In view of the unexpected financial blessing Helga then promises to return to his homeland. But Sascha is weak, and so Helga has to realize, to her great disappointment, that he is back at the gaming table the following evening, because his passion is stronger than all good resolutions.

Production notes

The film shot 24 hours from the life of a woman from June 1st to 23rd, 1931 in the Terra-Glashaus-Atelier in Berlin-Marienfelde . The outdoor recordings took place in Nice . The premiere of the film took place on October 12, 1931 in Munich , Leipzig and Görlitz .

Franz Schroedter created the film structures, Alexander Schmoll created the still photos.

24 hours in a woman's life was banned by the censors.

The film marks one of three well-known film adaptations of the novella. The Südwestfunk produced a 1965 television adaptation with Agnes Fink , Walter Rilla (who also participated in 1931), Michael Heltau and Joachim Engel-Denis . Director: Ludwig Cremer . First broadcast on April 22, 1965.

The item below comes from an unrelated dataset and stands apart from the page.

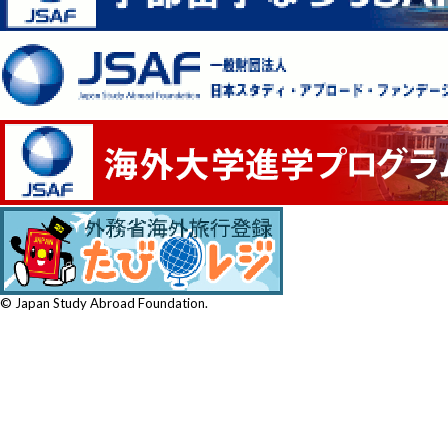
© Japan Study Abroad Foundation.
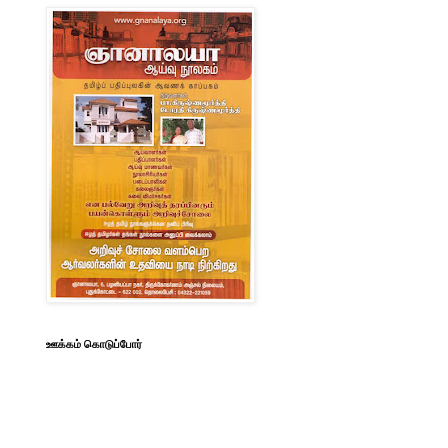
ஊக்கம் கொடுப்போர்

In 1967 Dominique Delouche staged a Franco-German remake of this branch material with Danielle Darrieux and Robert Hoffmann in the leading roles.

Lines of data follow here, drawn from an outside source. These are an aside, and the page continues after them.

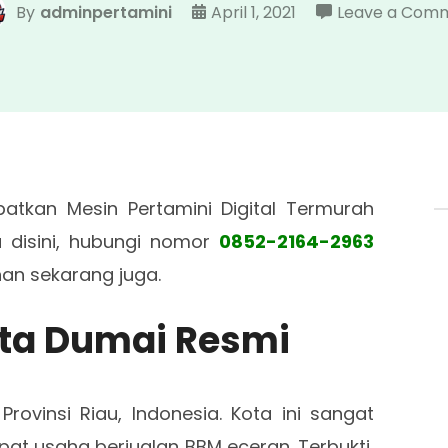
By
adminpertamini
April 1, 2021
Leave a Com
atkan Mesin Pertamini Digital Termurah
a disini, hubungi nomor
0852-2164-2963
n sekarang juga.
ota Dumai Resmi
ovinsi Riau, Indonesia. Kota ini sangat
at usaha berjualan BBM eceran. Terbukti,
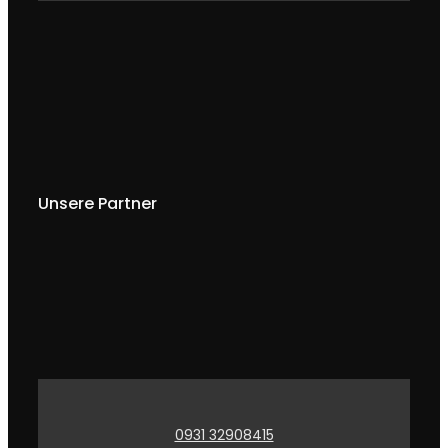
Unsere Partner
0931 32908415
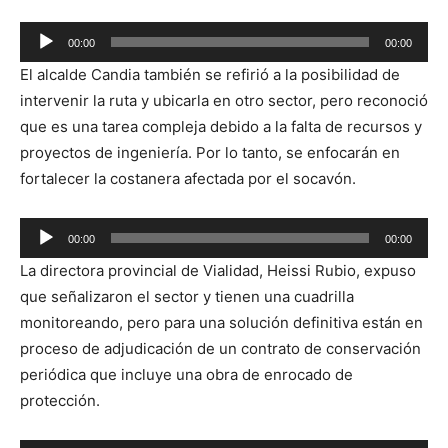
Reproductor
00:00
00:00
de
El alcalde Candia también se refirió a la posibilidad de
audio
intervenir la ruta y ubicarla en otro sector, pero reconoció
que es una tarea compleja debido a la falta de recursos y
proyectos de ingeniería. Por lo tanto, se enfocarán en
fortalecer la costanera afectada por el socavón.
Reproductor
00:00
00:00
de
La directora provincial de Vialidad, Heissi Rubio, expuso
audio
que señalizaron el sector y tienen una cuadrilla
monitoreando, pero para una solución definitiva están en
proceso de adjudicación de un contrato de conservación
periódica que incluye una obra de enrocado de
protección.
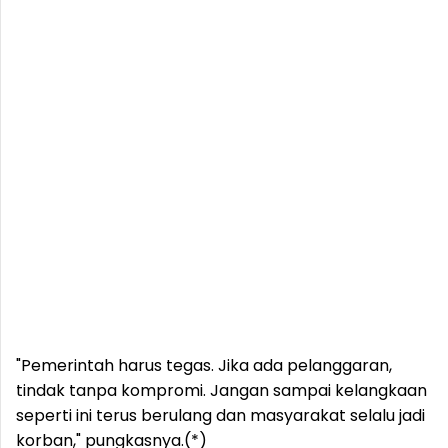
"Pemerintah harus tegas. Jika ada pelanggaran,
tindak tanpa kompromi. Jangan sampai kelangkaan
seperti ini terus berulang dan masyarakat selalu jadi
korban," pungkasnya.(*)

Zweig's template Twenty-Four Hours from the Life of a Woman was published in 1927 by Leipziger Insel Verlag .

Reviews

Hermann Sinsheimer wrote in the Berliner Tageblatt : “Robert Land, however, maneuvered the film into a stubborn straight line, into a lukewarm clarity and lack of transparency, in which the psychological stimulus of the genuinely novelistic process had to be blunted. The pictorial and symbolic of the novella, which can still be seen in many parts of the script, is totally blind in the finished film. ”Sinsheimer's conclusion:“ The woman is a bombshell for Henny Porten. She looks good, outwardly and inwardly good, she finds the transition from the bourgeois figure to nocturnal adventure easily and safely, and she also realizes the pain of disappointment with discreet means. But the director surrenders her to passivity and degrades her and her face (no matter how beautiful) to the subject of the show. Warmth becomes lukewarm, restraint becomes rigidity and inner silence becomes emptiness. The director keeps losing control of Henny Porten. He lets them stretch the external and thin the internal. "

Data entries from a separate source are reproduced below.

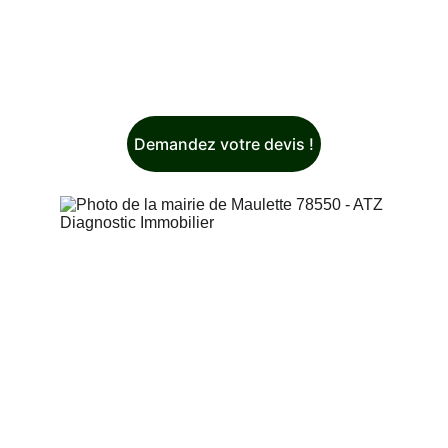
Demandez votre devis !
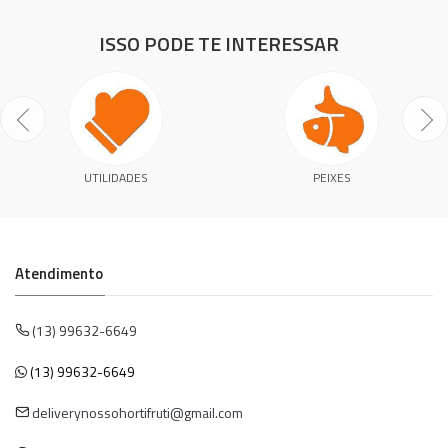
ISSO PODE TE INTERESSAR
UTILIDADES
PEIXES
Atendimento
(13) 99632-6649
(13) 99632-6649
deliverynossohortifruti@gmail.com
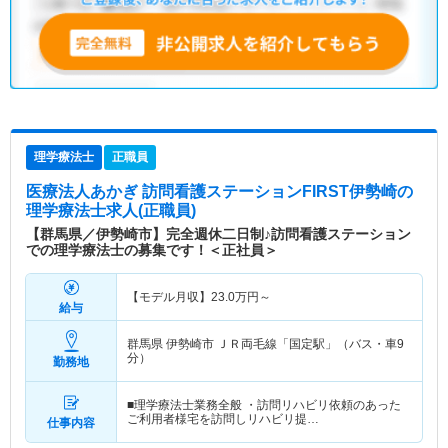
理学療法士
正職員
医療法人あかぎ 訪問看護ステーションFIRST伊勢崎
の
理学療法士求人(正職員)
【群馬県／伊勢崎市】完全週休二日制♪訪問看護ステーション
での理学療法士の募集です！＜正社員＞
【モデル月収】
23.0
万円～
給与
群馬県 伊勢崎市
ＪＲ両毛線「国定駅」（バス・車9
分）
勤務地
■理学療法士業務全般 ・訪問リハビリ依頼のあった
ご利用者様宅を訪問しリハビリ提…
仕事内容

In Oskar Kalbus ' Vom Werden deutscher Filmkunst (Vom Becoming German Film Art) one can read: “Even if the novella by Stephan Zweig on which the film is based is psychologically exaggerated, the complicated figure of Frau Helga, who surrenders to loneliness after the death of her husband, makes Porten. quite believable and pitiful. "

Kay Weniger's Lexicon More is taken from you than given in life calls the film a “respectable adaptation of the Zweig novel”.

Individual evidence

  1. Berliner Tageblatt , evening edition of October 13, 1931.
  2. ^ Oskar Kalbus: On the becoming of German film art. Part 2: The sound film. Altona 1935, p. 97.
  3. Kay Less : "In life, more is taken from you than given ...". Lexicon of filmmakers who emigrated from Germany and Austria between 1933 and 1945. A general overview. ACABUS Verlag, Hamburg 2011, ISBN 978-3-86282-049-8 , p. 294.